The crew of 14 aboard the vessel, Maa Karunamoyee, had been shifting 14 barrels of diesel, each of 200-litre capacity, to fuel the trawler for a new season of hilsa fishing from June 15. Sources said the barrels caused the vessel to lose balance.
Nine men on board jumped out and swam to safety, one more was rescued. But trawler driver Pradip Manna, drowned. Three fishermen, Rupesh Khanra, Kashinath Sheeth and Bistupada Maity, have eluded rescue teams so far.
Civil defence and coast guard personnel were pressed into rescue operations at daybreak on Sunday, but the search for the three missing fishermen was unsuccessful till sundown.
One of the rescue personnel said that the lifeless body of the driver, Manna, was recovered soon after the incident.
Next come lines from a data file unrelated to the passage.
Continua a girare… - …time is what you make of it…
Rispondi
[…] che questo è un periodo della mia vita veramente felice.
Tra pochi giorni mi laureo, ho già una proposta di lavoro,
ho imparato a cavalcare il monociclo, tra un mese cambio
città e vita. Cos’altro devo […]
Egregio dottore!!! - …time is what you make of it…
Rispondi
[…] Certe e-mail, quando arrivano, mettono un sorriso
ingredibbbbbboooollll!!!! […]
The body was then sent to Contai subdivisional hospital in East Midnapore on Sunday for a post mortem.
District authorities explained that the fishermen, all of whom hailed from Marisda in Contai, had been making preparations to start fishing, particularly hilsa, starting Monday night.
“Every year, June 15 marks the yearly cessation of fishing restrictions that start in mid-April in order to allow various breeds of fish, particularly the hilsa, to spawn,” said a district official.
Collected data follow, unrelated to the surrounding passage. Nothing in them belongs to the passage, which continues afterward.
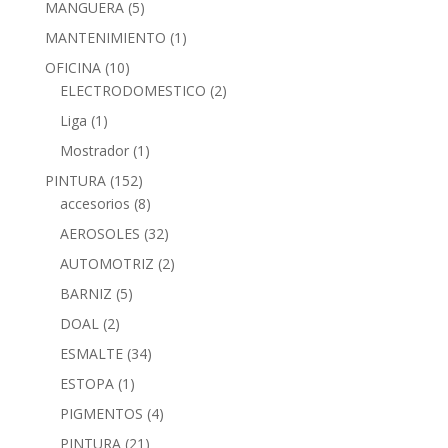
MANGUERA
(5)
MANTENIMIENTO
(1)
OFICINA
(10)
ELECTRODOMESTICO
(2)
Liga
(1)
Mostrador
(1)
PINTURA
(152)
accesorios
(8)
AEROSOLES
(32)
AUTOMOTRIZ
(2)
BARNIZ
(5)
DOAL
(2)
ESMALTE
(34)
ESTOPA
(1)
PIGMENTOS
(4)
PINTURA
(21)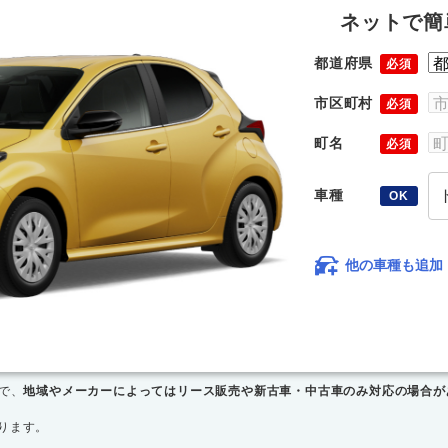
ネットで簡
都道府県
必須
市区町村
必須
町名
必須
車種
OK
他の車種も追加
で、
地域やメーカーによってはリース販売や新古車・中古車のみ対応の場合が
ります。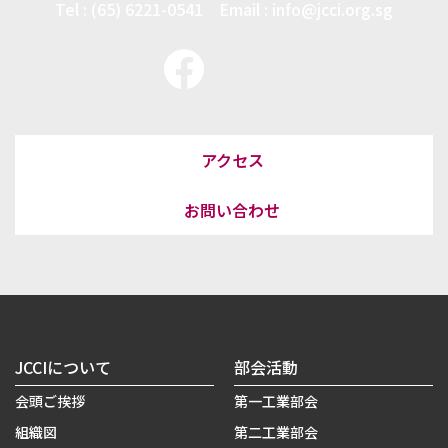
Tel : (65) 6221-0541 Email : info@jcci.org.sg
アクセス
お問い合わせ
JCCIについて
部会活動
会頭ご挨拶
第一工業部会
組織図
第二工業部会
Sources added that fishermen look forward to June 15 but this time mishap struck before that.
Starting early on Sunday, Haldia deputy magistrate Kishore Biswas and Nandigram BDO Sumita Sengupta supervised the rescue operations at Kendemari Jalpai, on whose banks the Gangamela ghat is located.
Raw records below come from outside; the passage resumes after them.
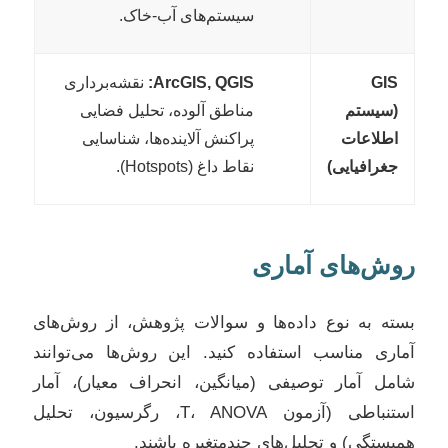
سیستم‌های آب-خاک.
GIS
ArcGIS, QGIS:
نقشه‌برداری
(سیستم
مناطق آلوده، تحلیل فضایی
اطلاعات
پراکنش آلاینده‌ها، شناسایی
جغرافیایی)
نقاط داغ (Hotspots).
روش‌های آماری
بسته به نوع داده‌ها و سوالات پژوهش، از روش‌های
آماری مناسب استفاده کنید. این روش‌ها می‌توانند
شامل آمار توصیفی (میانگین، انحراف معیار)، آمار
استنباطی (آزمون T، ANOVA، رگرسیون، تحلیل
همبستگی) و تحلیل‌های چندمتغیره باشند.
“We have had no luck in locating the three missing youths yet but we are trying our best,” said Biswas.
“Prima facie, it seems the imbalance caused by the barrels of diesel may have been a contributing factor (to the capsizing of the vessel),” he added.
Fishing trawlers often remain at sea for days on end before returning to shore with their catch, an equation in which the size of the catch must be able to offset the amount of fuel spent.
The surviving fishermen of the Maa Karunamoyee team are upset and anxious.
Survivor Dipak Gyne said most of them had begun to unwind after dinner when a ferocious wave struck.“At that time, most of the diesel barrels were to one side, so we knew immediately that we had to jump out and swim,” he said.
Added Gurupada Sit, another survivor: “We had high hopes for 2021 as the last two years have been bad seasons for hilsa, but this (the mishap) has been an unimaginable setback.”